Yes. He knows which side his bread is buttered. Who wouldn't want a wife/child minder/housekeeper to do all the work, and a girlfriend to have all the fun and sex with?

is he really in love with ow? or has he got caught up in the whole situation?
is he still in the infatuation stage or gone past that?

Whatever sordid, pathetic, insubstantial, lustful feeling that passes for love in these situations, that's what he's experiencing. The one thing that you can rest assuredly in, that real love, which is self-sacrificing and puts others first always, never hurts, never causes pain- what they have ain't it.

will she be putting pressure on him - how much of this is she controlling?

I doubt it. Sounds like she's as happy with their highlights relationship as he is. Don't let them have it.

Sorry I couldn't be more pairing for you HMH, but for me that's just how it is :(

sufficient · 28/03/2011 21:55

Pairing? I think I meant positive Blush

Holdmyhand · 28/03/2011 21:58

I don't want to enable his behaviour - I know what he is doing is wrong. I just find it hard as for 20 yrs he was a good, kind man. I am struggling to see that he has changed and that this isn't some temporary insanity.
I also don't want to kick him out then for whatever reason regret it. If I do kick him out I am sure he will find a nice flat not a cheapy and that takes money from the mortgage etc

OP posts:
sufficient · 28/03/2011 21:59

Also, meant to say it's not a positive that they are not experiencing "real love", except insofar as it probably means at some point their relationship will come crashing down. It just means that, without a personality transplant, I don't think our H's are capable of demonstrating that towards anyone, us or the OWs.

PeterAndreForPM · 28/03/2011 22:08

what possible way could you regret kicking him out ?

financially ?

then quit stalling and consult a solicitor

because he will go to her ?

he already has but wants a doormat wifey for just a bit longer until the way is clear for them

because you don't want to upset the children ?

he has done that, with his own actions, are you supposed to atone for that ?

oh, and I agree with every word that *sufficient^ wrote

Holdmyhand · 28/03/2011 22:12

Thanks sufficient.
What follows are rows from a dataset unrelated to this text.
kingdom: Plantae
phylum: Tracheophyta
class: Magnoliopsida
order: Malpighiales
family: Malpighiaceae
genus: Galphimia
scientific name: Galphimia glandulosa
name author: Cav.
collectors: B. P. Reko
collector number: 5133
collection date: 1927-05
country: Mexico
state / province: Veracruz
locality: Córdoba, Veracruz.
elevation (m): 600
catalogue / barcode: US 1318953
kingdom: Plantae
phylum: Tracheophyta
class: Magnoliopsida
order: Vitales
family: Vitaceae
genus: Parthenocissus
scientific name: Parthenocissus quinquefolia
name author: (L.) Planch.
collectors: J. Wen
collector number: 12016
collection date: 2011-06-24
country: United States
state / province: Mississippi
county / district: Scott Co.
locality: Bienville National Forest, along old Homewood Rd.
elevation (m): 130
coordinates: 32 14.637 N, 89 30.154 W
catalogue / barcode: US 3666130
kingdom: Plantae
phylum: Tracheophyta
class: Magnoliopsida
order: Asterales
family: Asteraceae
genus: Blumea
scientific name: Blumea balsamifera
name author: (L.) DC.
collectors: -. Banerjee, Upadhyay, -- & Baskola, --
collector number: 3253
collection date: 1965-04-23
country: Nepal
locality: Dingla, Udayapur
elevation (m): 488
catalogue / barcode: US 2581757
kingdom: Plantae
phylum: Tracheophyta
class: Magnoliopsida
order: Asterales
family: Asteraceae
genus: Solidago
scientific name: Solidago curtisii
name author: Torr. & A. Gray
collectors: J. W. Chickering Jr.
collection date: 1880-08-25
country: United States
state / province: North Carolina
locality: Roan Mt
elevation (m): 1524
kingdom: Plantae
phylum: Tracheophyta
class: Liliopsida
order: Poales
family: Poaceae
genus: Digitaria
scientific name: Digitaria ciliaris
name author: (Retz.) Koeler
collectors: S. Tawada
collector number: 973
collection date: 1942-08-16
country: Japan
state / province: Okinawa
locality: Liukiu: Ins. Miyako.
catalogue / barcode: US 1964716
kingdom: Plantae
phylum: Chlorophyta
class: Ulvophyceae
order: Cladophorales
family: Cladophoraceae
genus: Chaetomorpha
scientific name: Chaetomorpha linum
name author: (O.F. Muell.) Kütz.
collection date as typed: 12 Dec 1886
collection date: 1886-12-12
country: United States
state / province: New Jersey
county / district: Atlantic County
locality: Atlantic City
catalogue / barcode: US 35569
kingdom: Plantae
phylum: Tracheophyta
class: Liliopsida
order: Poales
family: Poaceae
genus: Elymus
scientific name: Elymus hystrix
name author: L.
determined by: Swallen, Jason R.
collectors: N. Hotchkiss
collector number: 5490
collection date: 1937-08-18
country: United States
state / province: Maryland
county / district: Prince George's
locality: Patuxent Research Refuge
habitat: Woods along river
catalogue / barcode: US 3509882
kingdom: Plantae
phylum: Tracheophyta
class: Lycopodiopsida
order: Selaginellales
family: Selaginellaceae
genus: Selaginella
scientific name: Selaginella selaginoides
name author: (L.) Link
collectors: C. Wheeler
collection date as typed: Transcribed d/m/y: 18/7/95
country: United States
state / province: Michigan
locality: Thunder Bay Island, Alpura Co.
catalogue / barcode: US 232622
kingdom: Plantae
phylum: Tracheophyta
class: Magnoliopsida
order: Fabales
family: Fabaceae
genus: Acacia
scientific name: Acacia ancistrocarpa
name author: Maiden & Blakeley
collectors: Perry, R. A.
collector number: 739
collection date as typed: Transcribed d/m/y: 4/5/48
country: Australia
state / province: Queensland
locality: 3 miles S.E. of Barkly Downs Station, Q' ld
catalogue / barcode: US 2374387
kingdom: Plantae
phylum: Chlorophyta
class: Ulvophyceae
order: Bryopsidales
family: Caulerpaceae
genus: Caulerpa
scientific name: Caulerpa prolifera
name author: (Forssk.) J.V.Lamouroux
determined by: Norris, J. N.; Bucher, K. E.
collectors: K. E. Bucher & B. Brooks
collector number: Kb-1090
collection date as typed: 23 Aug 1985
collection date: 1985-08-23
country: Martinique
I can't help thinking though if it is all part of his plan he has not planned it very well. Why wasn't he more careful that I didn't find out until he was ready to leave?

OP posts:
PeterAndreForPM · 28/03/2011 22:13

because he holds you in contempt

I am sorry to be so harsh, but you really, really must open your eyes

Holdmyhand · 28/03/2011 22:15

I will try & see sol tomorrow - i wish I could think clearly! If I see sol hopefully at least I could understand financial options.

OP posts:
Holdmyhand · 28/03/2011 22:16

I don't think he does hold me in contempt - I think he has treated me badly and know I have allowed him to.